**EXERCISE PROMPT**
Please repeat the material below word for word, leaving out the pictures.

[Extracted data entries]

__________________________________________________

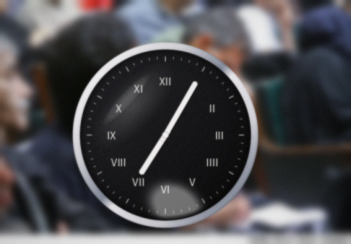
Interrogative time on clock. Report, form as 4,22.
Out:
7,05
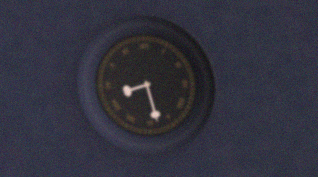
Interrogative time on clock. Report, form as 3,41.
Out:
8,28
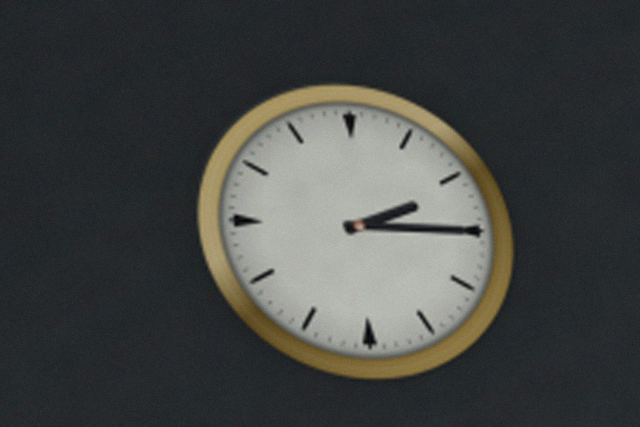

__________________________________________________

**FINAL RESULT**
Interrogative time on clock. Report, form as 4,22.
Out:
7,05
Interrogative time on clock. Report, form as 3,41.
Out:
8,28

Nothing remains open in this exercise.